S'agissant de la quête artistique, Patti Smith n'est donc guère prolixe en développements ou en analyse théorique. Elle dessine et écrit de la poésie, s'essaie au théâtre. Robert Mapplethorpe dessine, bricole des installations, fabrique colliers et collages à partir des images de magazines pornographiques. Ils se lanceront, elle dans la musique, lui dans la photographie, presque par hasard mais surtout, l'argent et les relations constituant le nerf de la guerre, grâce à l'influence et aux subsides d'un
amant de ce dernier, le collectionneur et mécène Sam Wagstaff.
Quant au récit intime, les amateurs de révélations en seront pour leur frais car Patti Smith pratique admirablement l'art de l'ellipse, éludant tout affect. De plus, en ce domaine, sa prose désincarnée ressortit à à la littérature à l'eau de rose.
Son rapport au corps et au sexe, dans un siècle et une période où ils étaient au centre des préoccupations, des expérimentations et des revendications, laisse dubitatif aussi bien quand elle évoque sa première grossesse accidentelle qui fut à l'origine de son départ pour New York ("Notre union avait été tellement fugace, tellement tendre que je n'étais pas complètement certaine que nous avions consommé notre affection"), sa rencontre et ses relations avec Robert Mapplethorpe dont elle a su immédiatement qu'il était "son chevalier" ("Je ne l'ai jamais vu par le prisme de la sexualité.

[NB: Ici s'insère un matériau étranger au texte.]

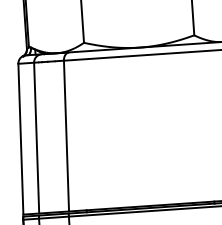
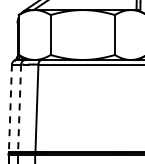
line: (36, 138) -> (19, 108), solid -> dashed
line: (21, 139) -> (10, 108), solid -> dashed

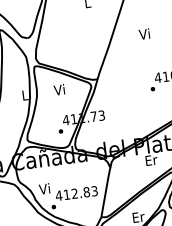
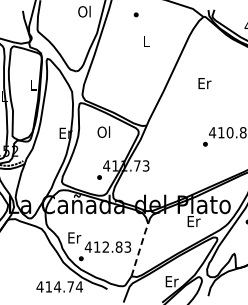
text: (145, 34) -> (204, 83), Vi -> Er
text: (59, 89) -> (103, 131), Vi -> Ol
text: (24, 94) -> (65, 132), L -> Er
text: (45, 188) -> (74, 237), Vi -> Er
line: (106, 191) -> (140, 249), solid -> dashed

Mon image de lui est restée intacte ; il était l'artiste de ma vie"), la découverte de l'homosexualité ("l'éveil physique") de ce dernier concrétisé par des "rapprochements physiques" ou son mari, le musicien Fred Sonic Smith ("un roi parmi les hommes, et les hommes le reconnaissaient").
Alors pudeur, pruderie, candeur, délicatesse ? La rockeuse sexagénaire est peut-être restée l'enfant qu'elle était et qu'elle décrivait comme
"une enfant rêveuse, quelque peu somnambule".
Ce "Just kids", littéralement "rien que des gamins", prend alors une allure de fable, de conte, dont les héros seraient deux oisillons tombés du nid, ces deux" enfants du lundi" voués à" vivre pour l'art et seulement pour l'art", qui se sont fait un serment "à la vie à la mort" :
"Etres fidèles, sans cesser d'être libres".